- Assignment: Both ends included, set down the lines from the line containing "right wrist: (883, 471, -26)" through the last line of the records below, without pictures.

::::::::

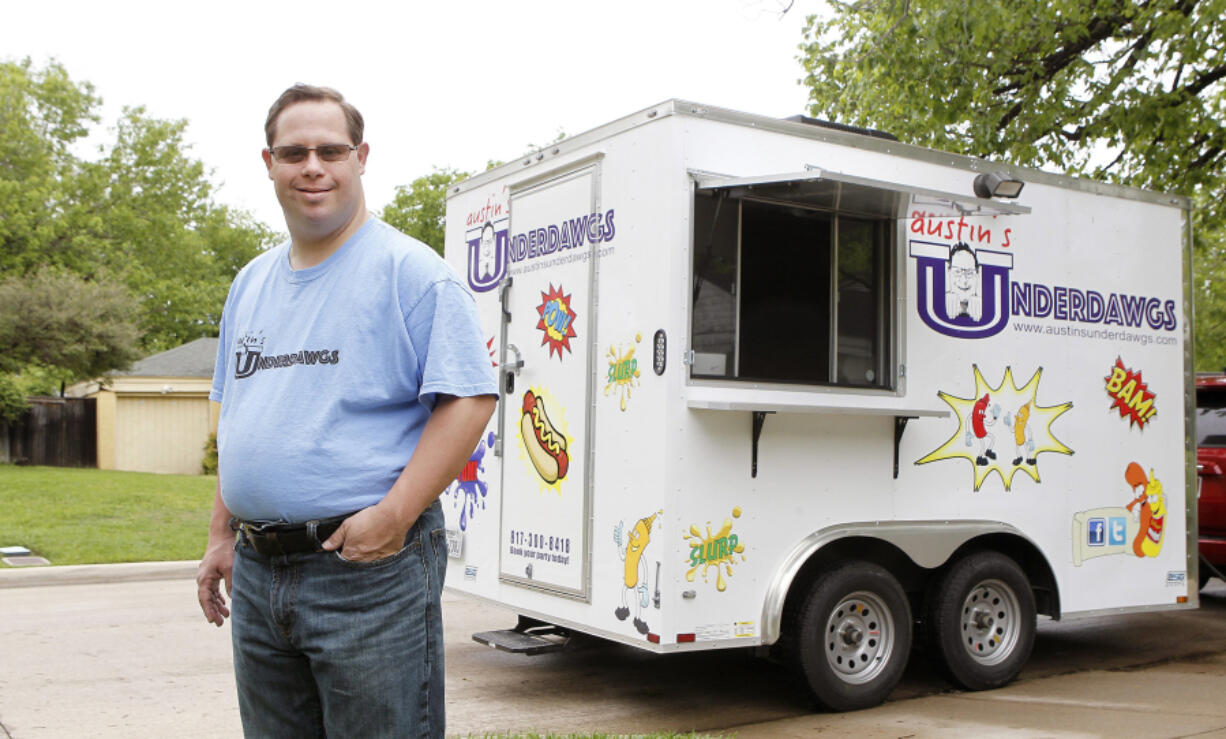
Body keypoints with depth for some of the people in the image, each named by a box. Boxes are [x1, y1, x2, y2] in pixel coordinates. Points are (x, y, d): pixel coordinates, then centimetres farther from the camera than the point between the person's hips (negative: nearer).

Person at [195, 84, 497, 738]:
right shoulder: (251, 284, 15)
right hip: (257, 573, 7)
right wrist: (222, 537, 16)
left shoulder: (410, 270, -8)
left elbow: (469, 399, -15)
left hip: (369, 567, -7)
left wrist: (392, 518, -21)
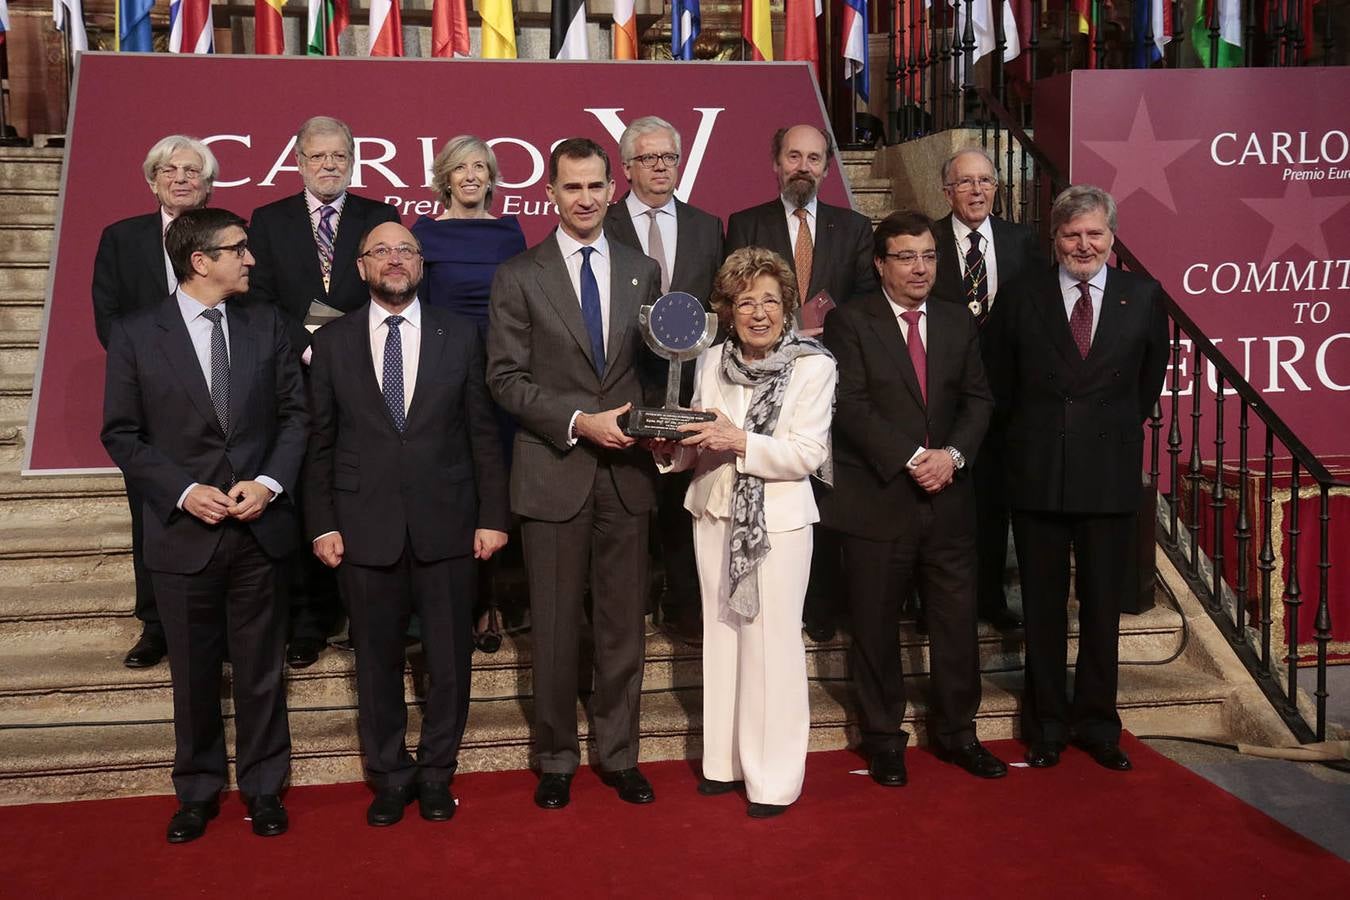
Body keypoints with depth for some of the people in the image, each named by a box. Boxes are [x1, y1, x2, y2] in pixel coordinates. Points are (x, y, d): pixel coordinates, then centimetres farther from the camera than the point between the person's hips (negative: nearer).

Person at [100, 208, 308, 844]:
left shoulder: (266, 325, 4)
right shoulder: (136, 335, -3)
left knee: (260, 667, 10)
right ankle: (198, 791, 30)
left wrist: (269, 482, -10)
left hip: (259, 526, 2)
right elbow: (122, 434, -1)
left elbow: (295, 413, 5)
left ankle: (263, 787, 27)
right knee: (193, 672, 12)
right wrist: (184, 492, -13)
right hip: (182, 530, -1)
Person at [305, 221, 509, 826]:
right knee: (377, 660, 10)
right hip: (365, 527, 0)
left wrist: (492, 516, -2)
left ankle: (436, 774, 26)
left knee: (450, 659, 8)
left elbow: (483, 432, 4)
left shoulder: (460, 336, 5)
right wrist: (322, 524, -1)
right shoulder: (333, 342, 6)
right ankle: (389, 777, 27)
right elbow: (320, 441, 5)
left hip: (446, 525, 0)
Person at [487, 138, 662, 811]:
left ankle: (619, 756, 24)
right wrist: (579, 421, -15)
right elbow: (505, 377, -4)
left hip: (626, 472, 3)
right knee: (555, 628, 6)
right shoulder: (519, 276, 1)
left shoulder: (642, 271, 11)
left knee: (623, 624, 9)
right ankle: (555, 760, 22)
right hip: (553, 473, -2)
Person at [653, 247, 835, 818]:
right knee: (721, 635, 11)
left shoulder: (814, 366, -4)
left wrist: (740, 441, -22)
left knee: (772, 642, -2)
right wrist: (672, 446, -7)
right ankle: (725, 759, 25)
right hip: (715, 513, 4)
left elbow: (807, 454, -12)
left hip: (779, 518, -4)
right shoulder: (711, 363, 8)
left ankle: (774, 777, 10)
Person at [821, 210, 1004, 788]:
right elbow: (852, 407, -11)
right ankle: (883, 739, 21)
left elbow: (977, 400, 7)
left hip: (948, 500, 4)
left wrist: (952, 453, -11)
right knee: (876, 627, 6)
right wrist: (912, 458, -18)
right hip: (877, 501, -4)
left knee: (957, 621, 9)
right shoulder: (850, 323, -2)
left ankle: (956, 732, 26)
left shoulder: (959, 323, 12)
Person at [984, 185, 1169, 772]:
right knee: (1043, 607, 9)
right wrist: (1028, 436, 9)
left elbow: (1151, 378, 12)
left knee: (1103, 607, 9)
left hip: (1110, 474, 0)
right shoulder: (1020, 297, 0)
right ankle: (1047, 724, 23)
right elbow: (999, 383, 9)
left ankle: (1097, 724, 24)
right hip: (1037, 474, 0)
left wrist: (1119, 430, 11)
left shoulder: (1144, 297, 2)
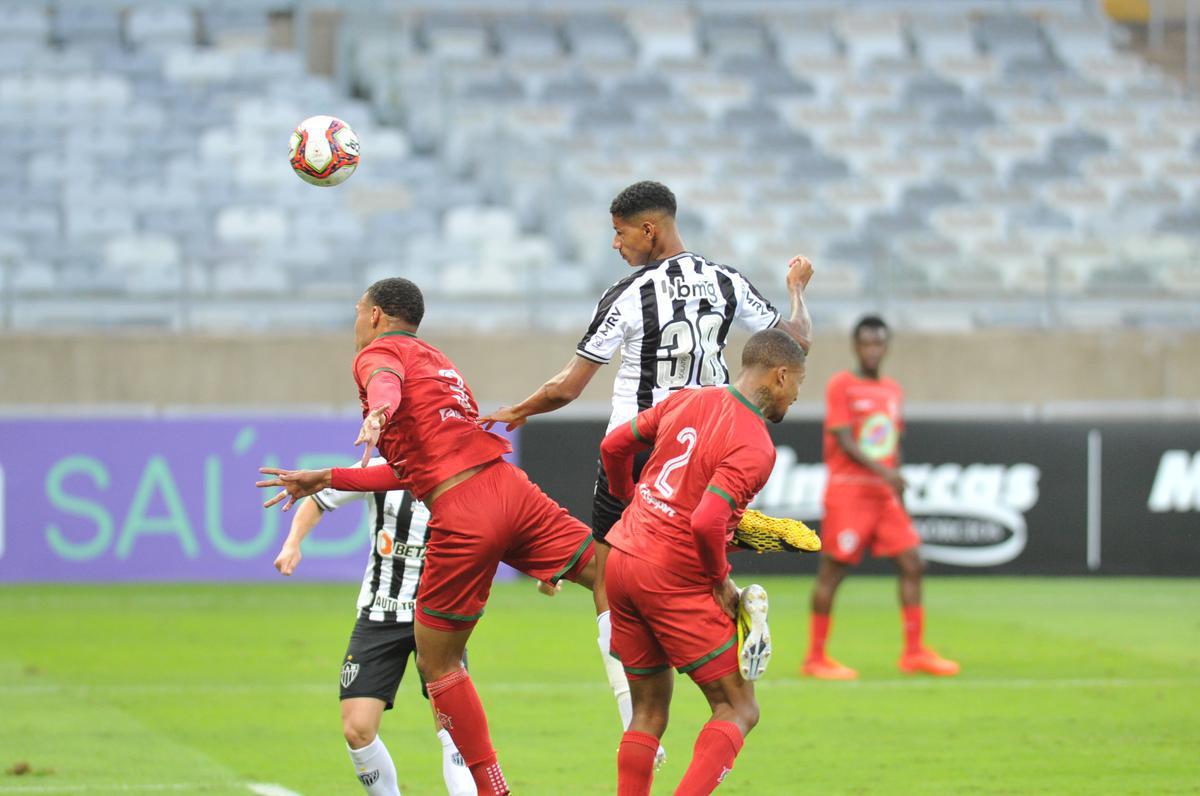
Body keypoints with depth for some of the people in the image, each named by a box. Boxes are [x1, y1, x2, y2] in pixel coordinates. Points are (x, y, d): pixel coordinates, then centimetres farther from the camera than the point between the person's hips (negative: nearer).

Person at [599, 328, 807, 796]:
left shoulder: (688, 400, 8)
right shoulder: (755, 447, -14)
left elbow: (613, 447, 17)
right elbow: (707, 521, -26)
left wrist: (626, 499, 36)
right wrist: (721, 581, -9)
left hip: (620, 561, 8)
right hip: (674, 579, -8)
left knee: (649, 712, 16)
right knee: (739, 711, 0)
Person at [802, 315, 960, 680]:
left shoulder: (892, 390, 14)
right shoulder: (841, 386, -6)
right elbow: (844, 441, -15)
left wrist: (899, 494, 19)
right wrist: (883, 471, -26)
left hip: (885, 495, 7)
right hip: (847, 491, -7)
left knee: (911, 563, -1)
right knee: (832, 571, -3)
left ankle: (914, 652, 6)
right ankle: (815, 658, 3)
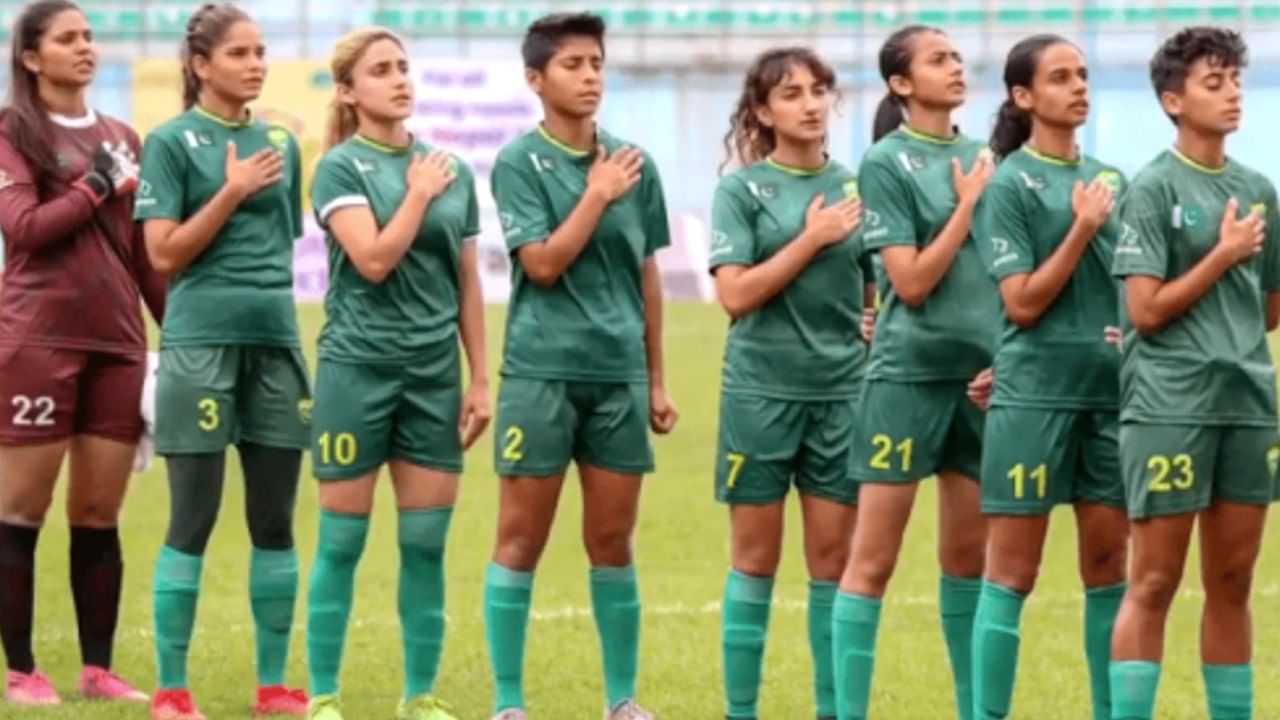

::::::::

- Exercise result:
right wrist: (883, 471, -26)
left hip: (885, 495, 7)
right hip: (847, 491, -7)
left knee: (911, 563, -1)
right knee: (832, 571, -3)
left ankle: (914, 652, 6)
right ankle: (815, 658, 3)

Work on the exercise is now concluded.